::: Data segment :::
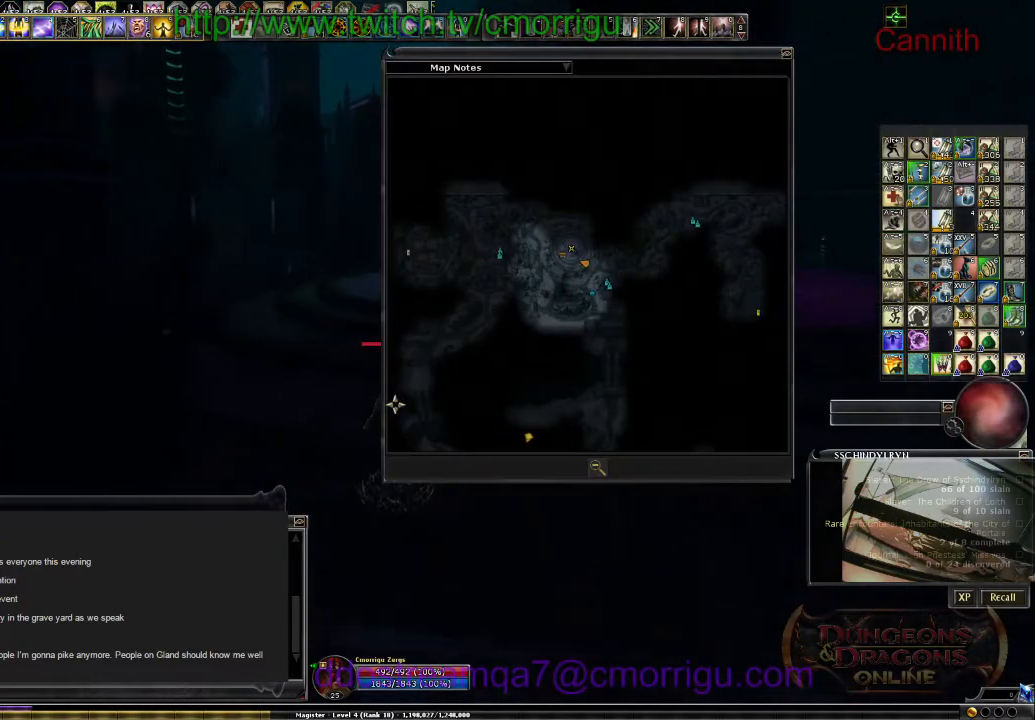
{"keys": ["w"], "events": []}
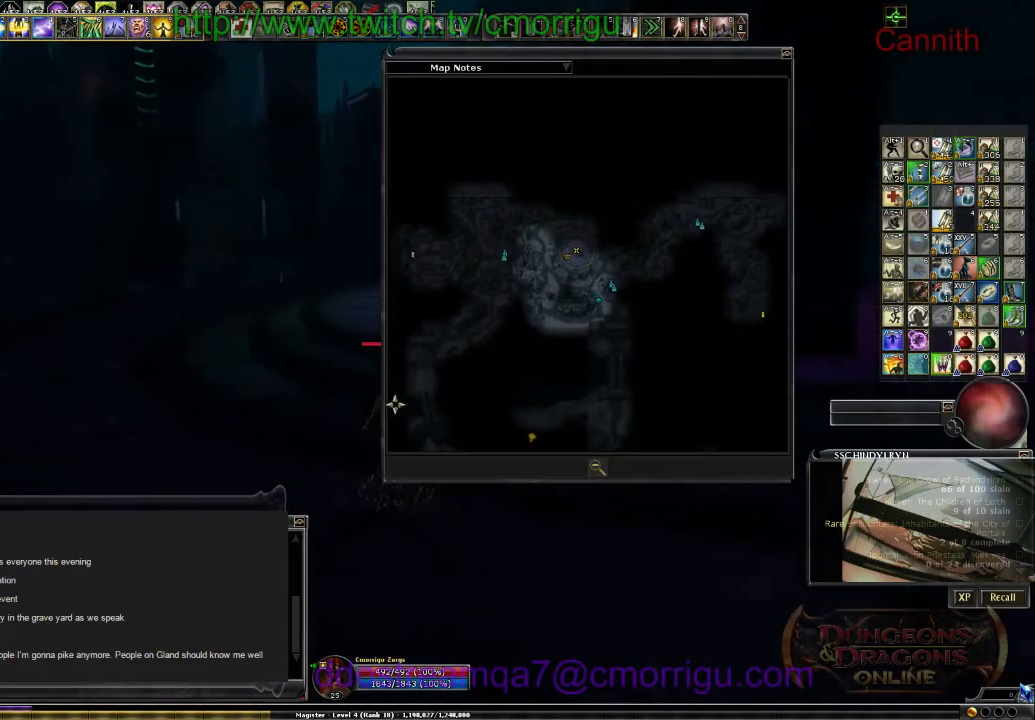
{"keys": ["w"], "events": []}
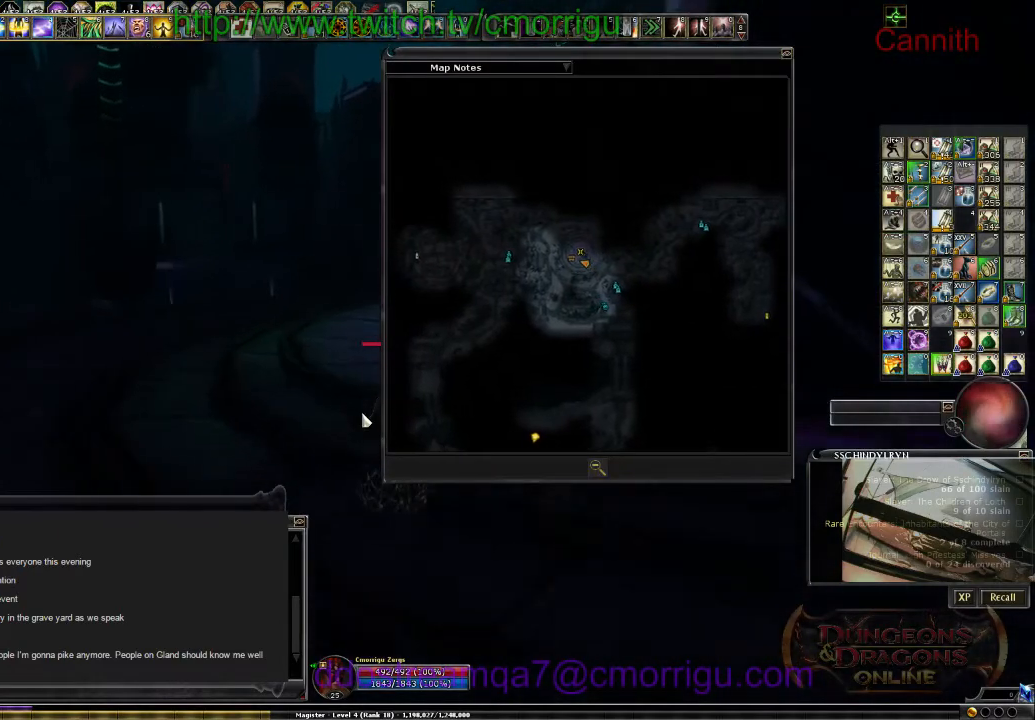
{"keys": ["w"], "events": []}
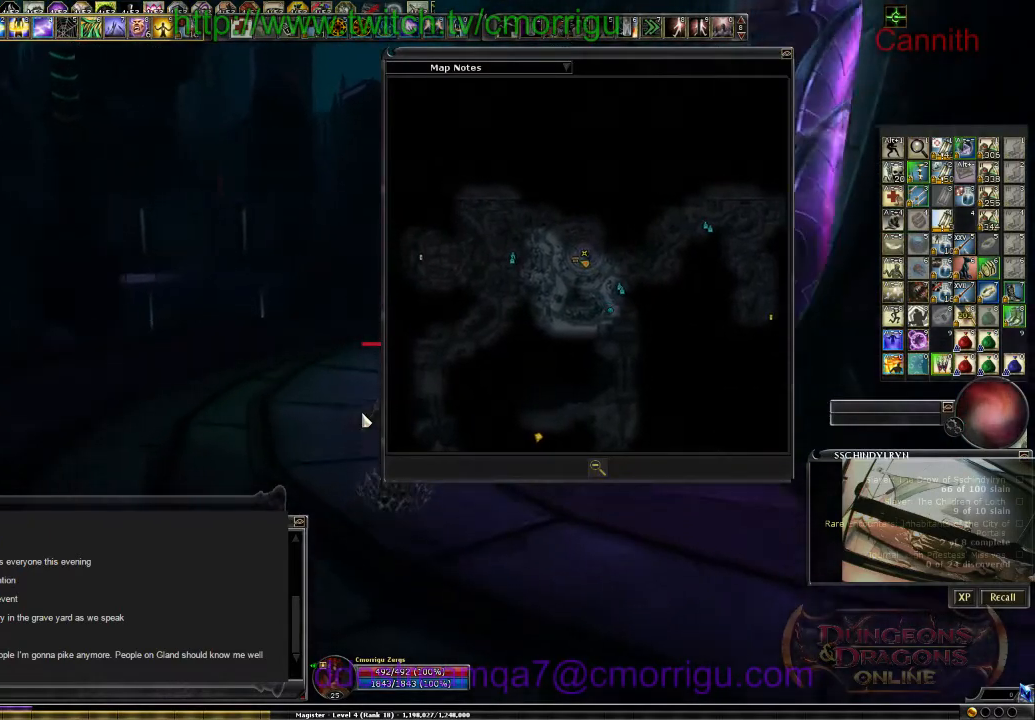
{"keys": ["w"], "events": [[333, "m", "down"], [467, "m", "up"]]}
:::
● **Exercise**
Please set down each line of the data above exactly as written, without the pictures.

● **Task result**
{"keys": ["w"], "events": []}
{"keys": ["w"], "events": []}
{"keys": ["w"], "events": []}
{"keys": ["w"], "events": [[333, "m", "down"], [467, "m", "up"]]}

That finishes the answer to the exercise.